Begin Given passage
Insight

Wealth Planning for HNW Russian Expats in the UAE: A 2026 Guide

A practical wealth-planning guide for high-net-worth Russian expats and Russian-speaking residents in the UAE — tax residency, currency-control disclosure, CRS exchange, sanctions exposure, and prudent banking strategy.

  • uae-and-gcc
  • 6 min read
  • By Vault Wealth Team
  • Last reviewed 2 Jun 2026

The UAE has emerged in recent years as a primary destination for HNW Russian families relocating from Moscow, St Petersburg and the broader Russian-speaking world. The combination of zero personal income tax, geographic proximity, year-round flight connectivity, established Russian-speaking professional services infrastructure, and the UAE’s broadly neutral foreign-policy stance has made Dubai and Abu Dhabi natural anchor points for the diaspora.
End Given passage
Begin Data shown
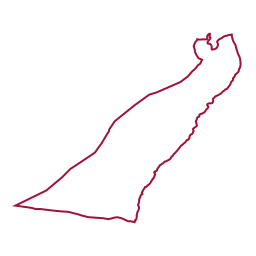 East Ambae, Penama, Vanuatu (Mercator projection)
{"feature_id": "77236927B82748520253825", "entity_name": "East Ambae", "entity_type": "district", "adm_level": 2, "iso_a3": "VUT", "parent_name": "Vanuatu", "parent_adm1": "Penama", "projection": "mercator", "projection_center": [167.967, -15.324], "detail": "fine", "context": "isolated", "style": "outline", "palette": "rose", "viewbox_px": 256, "rotation_deg": 0, "n_neighbors": 0, "source": "geoboundaries", "source_scale": "gbopen_adm2", "svg_char_len": 5789}
<svg xmlns="http://www.w3.org/2000/svg" viewBox="0 0 256 256"><path d="M134.5,222.2L134.6,221.8L134.9,221.5L135.1,221.2L135.1,220.8L135.0,220.3L135.4,220.0L135.7,219.9L136.0,219.6L136.4,218.9L136.6,218.0L136.6,217.5L136.8,216.4L136.7,215.9L136.6,215.6L136.8,214.9L137.2,213.4L137.2,212.9L137.7,211.5L138.2,210.7L138.6,209.7L138.8,209.0L138.8,208.6L139.0,208.0L139.0,207.4L138.9,206.9L138.7,206.2L138.1,205.2L138.0,204.8L138.2,204.3L138.4,204.0L138.6,203.4L138.9,202.9L138.9,202.5L138.9,202.2L139.0,201.7L139.0,201.4L139.2,200.8L139.2,200.4L139.1,200.1L139.1,199.5L139.5,198.8L139.5,198.4L139.7,198.0L139.9,197.7L140.2,197.2L140.2,196.9L140.2,196.6L140.3,196.2L140.6,195.9L140.9,195.4L141.4,194.7L142.5,194.0L142.4,193.7L142.2,193.4L141.9,193.1L141.8,192.9L141.8,192.6L142.0,192.2L142.3,191.8L142.5,191.5L142.7,191.0L143.4,189.7L144.2,188.7L144.6,187.9L145.1,187.0L145.4,186.9L145.7,187.0L146.1,186.9L146.7,186.6L147.0,186.1L147.1,185.8L147.5,185.4L147.8,185.2L148.3,185.1L148.7,184.8L149.8,183.6L150.4,182.8L150.9,182.0L151.1,181.4L151.5,180.9L151.8,180.3L152.1,180.0L152.4,179.8L152.7,179.3L152.6,179.0L152.8,178.7L153.5,178.2L153.8,177.8L154.1,177.2L154.6,175.5L154.8,175.2L155.2,174.4L154.7,173.8L154.5,173.1L154.9,172.5L154.8,172.3L154.4,172.1L154.8,171.5L156.0,171.1L156.8,170.7L157.1,170.2L157.2,169.2L157.7,168.3L158.2,167.8L158.4,167.4L159.0,166.8L159.5,166.1L159.5,165.8L159.8,165.3L160.2,165.0L160.8,164.7L162.4,163.6L163.1,163.3L163.5,162.8L163.8,162.3L164.4,161.8L165.4,161.4L166.1,161.4L167.7,160.4L168.3,160.2L169.3,159.6L169.9,159.1L170.9,158.1L171.1,157.8L171.4,156.9L171.7,156.5L172.6,156.0L173.0,155.4L173.7,154.2L174.3,153.7L175.1,152.9L175.6,152.3L176.5,151.4L178.5,149.0L179.0,148.4L179.5,147.6L180.3,146.7L180.6,146.2L180.9,145.8L181.3,145.5L182.2,145.0L183.1,144.1L183.6,143.6L184.0,143.2L184.9,142.6L185.8,141.6L186.1,141.2L186.5,140.6L186.6,140.3L186.7,140.1L187.2,139.9L187.8,139.8L188.2,139.7L188.8,139.1L189.1,138.7L189.4,138.1L189.4,137.9L189.5,137.2L189.5,136.6L189.6,136.2L189.9,135.7L190.2,135.2L190.5,134.8L190.6,134.7L191.6,134.3L191.9,134.1L192.6,133.3L192.8,133.1L192.9,132.7L192.9,132.4L193.0,132.0L193.5,131.6L193.6,131.3L193.6,130.8L193.3,130.0L193.1,129.8L193.0,129.1L193.2,128.7L194.7,127.5L195.9,126.7L196.3,126.4L196.6,126.1L196.9,125.4L196.9,125.2L196.8,124.7L196.7,124.3L196.4,123.8L196.3,123.4L196.3,122.5L196.2,122.3L196.1,122.1L195.8,121.3L196.1,120.7L196.6,120.0L196.7,119.2L196.8,118.9L197.0,118.6L197.1,118.1L197.2,117.8L197.6,117.3L198.0,117.0L198.4,117.1L199.0,116.7L199.3,116.3L199.4,115.8L199.3,115.5L199.4,114.7L199.7,114.5L200.8,113.9L201.7,113.8L202.3,113.5L202.7,113.4L203.3,112.7L204.1,112.4L204.6,112.2L204.8,111.8L205.4,111.1L205.5,110.6L205.8,110.2L206.5,109.3L206.9,108.9L207.4,108.6L208.1,107.6L208.3,107.0L208.3,106.5L208.1,106.3L208.0,106.2L207.7,106.0L207.5,105.8L207.4,105.5L207.2,105.2L207.2,104.6L207.3,104.3L207.8,103.9L208.2,103.7L209.0,103.4L209.6,103.2L210.6,103.4L211.7,103.2L212.3,102.9L212.7,102.5L213.0,101.7L213.1,101.0L213.2,100.0L213.0,99.2L213.1,98.7L213.5,98.3L214.3,97.6L215.4,96.4L216.3,95.9L217.9,95.3L218.3,95.0L219.3,94.5L220.3,93.9L220.6,93.7L221.8,92.7L222.5,91.9L222.9,91.5L223.7,90.9L224.1,90.7L224.8,90.1L225.1,89.7L225.4,89.4L226.6,89.1L227.2,88.6L227.7,87.8L228.1,87.5L228.3,87.0L228.8,86.4L229.3,85.9L230.0,84.8L230.3,84.3L230.6,83.7L230.7,83.2L231.2,82.1L231.2,81.9L231.5,81.5L232.3,80.9L232.6,80.6L232.9,80.2L233.1,79.3L233.1,78.9L233.0,78.4L233.2,78.0L233.4,77.8L233.6,77.6L233.9,77.5L234.2,77.2L234.4,76.9L234.6,76.2L234.8,75.8L235.0,75.3L235.2,74.9L235.6,74.4L236.3,73.7L236.7,73.4L237.5,72.8L237.8,72.4L238.2,72.0L238.5,71.6L238.7,71.2L238.7,70.4L238.9,70.0L238.9,69.6L239.2,68.8L239.3,68.6L239.6,68.4L239.7,68.0L240.0,67.4L240.2,67.0L240.2,66.7L240.2,66.4L240.3,66.0L240.5,65.3L240.6,64.7L240.6,63.8L240.6,63.2L240.4,62.4L240.4,61.6L240.4,61.0L240.2,60.0L240.2,59.3L240.1,58.8L239.8,57.9L239.5,57.1L239.3,56.4L238.7,55.3L238.3,54.4L237.8,53.2L237.6,52.7L237.1,50.9L236.5,49.0L236.1,47.8L235.9,46.8L235.7,46.3L235.6,45.6L235.4,44.9L235.0,44.2L234.7,43.7L234.4,43.2L233.8,42.3L232.8,39.9L232.5,38.8L231.8,36.0L231.7,35.7L231.9,35.0L231.9,34.8L231.8,34.5L231.6,34.5L231.2,34.6L230.6,34.9L230.2,34.9L229.8,34.9L229.4,34.9L228.4,35.1L227.2,35.6L226.5,35.7L224.7,36.1L222.9,37.1L221.7,38.2L220.2,38.8L219.8,39.0L219.5,39.2L219.1,39.4L218.6,39.8L217.5,41.0L217.1,41.9L218.1,44.2L217.9,45.0L217.7,46.2L217.4,46.8L216.9,47.5L216.4,48.2L215.2,48.9L214.1,49.3L212.0,49.6L211.7,49.3L211.6,48.6L211.6,48.2L211.7,47.1L211.7,46.8L211.6,46.2L211.0,44.8L210.8,44.5L210.2,44.1L209.6,43.9L209.0,43.8L208.5,43.7L208.1,43.6L207.7,43.4L207.5,43.0L207.5,42.4L207.8,41.7L208.0,41.3L208.3,40.9L208.7,40.5L209.3,39.8L209.5,39.7L210.3,38.5L210.4,38.2L210.5,37.6L210.1,37.3L209.9,37.0L209.8,36.7L209.7,36.3L209.5,35.8L209.5,35.5L209.9,34.6L210.0,34.2L209.9,33.8L209.2,33.8L208.8,34.1L208.6,34.2L208.3,34.5L207.4,35.7L207.2,36.1L207.2,36.6L207.2,36.9L207.4,37.2L207.5,37.6L207.4,37.8L207.4,38.1L207.4,38.4L207.2,38.8L207.1,39.0L206.9,39.2L206.7,39.3L205.9,39.4L204.8,39.4L204.3,39.5L203.7,39.4L202.7,39.3L201.6,39.5L200.8,39.5L199.5,39.6L198.4,39.5L197.9,39.4L197.2,39.2L196.8,40.6L195.5,41.9L194.7,43.4L193.7,46.1L194.8,49.8L195.0,51.9L196.6,55.3L198.5,58.2L202.1,59.8L200.2,63.7L197.9,65.3L195.7,68.2L191.9,71.7L188.1,76.2L180.5,82.0L156.9,92.3L149.2,94.7L134.8,105.1L125.5,112.6L114.8,121.2L109.3,129.3L108.8,131.6L107.0,134.2L104.6,138.3L101.7,143.2L98.1,148.1L94.9,152.6L89.6,156.2L81.5,161.6L74.9,166.0L70.4,168.9L62.3,177.1L46.3,190.5L37.7,194.7L15.4,205.6L31.8,207.9L35.7,209.1L40.2,209.0L53.2,210.6L61.3,211.4L68.0,211.8L78.0,214.3L81.4,215.4L88.5,217.2L103.1,218.2L108.4,219.2L114.1,217.7L117.3,217.2L121.4,218.2L128.3,221.3L130.8,221.2L134.5,222.2Z" fill="none" stroke="#9f1239" stroke-width="2"/></svg>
End Data shown
- _Requirements_
**a.** Which two UAE cities does the wealth-planning guide call natural anchor points for the Russian-speaking diaspora?
**b.** Carry on the guide to wealth planning for Russian expats in the UAE from its last sentence.
The listing has no connection to the wealth-planning guide.

- _Response list_
**a.** Dubai and Abu Dhabi.

**b.**
But the wealth-planning problem for Russian HNW expats in the UAE is more layered than for most communities. Russian tax law has long-arm rules on residency and currency-control disclosure that apply even to citizens living abroad. The UAE participates in CRS automatic information exchange. International sanctions overlap unpredictably with private-banking onboarding. And succession across multiple jurisdictions adds another layer of complexity. This guide walks through the framework HNW Russian expats and Russian-speaking residents in the UAE should be working from in 2026.

1. Russian tax residency: the 183-day rule

Russian tax residency is determined by physical presence. The rule:

  • Tax resident — present in Russia for 183 days or more in any rolling 12-month period. Worldwide income is taxable in Russia at the resident scale (13% on income up to RUB 5 million, 15% above).
  • Tax non-resident — present for fewer than 183 days. Only Russian-source income is taxable in Russia, but at the higher non-resident flat rate of 30% on most income types.

The 12-month window is rolling, not calendar — careful day-tracking matters more than a single year-end check. For most UAE-based Russian HNW residents, the cleanest position is unambiguous non-residency: spending the majority of the year outside Russia and documenting it.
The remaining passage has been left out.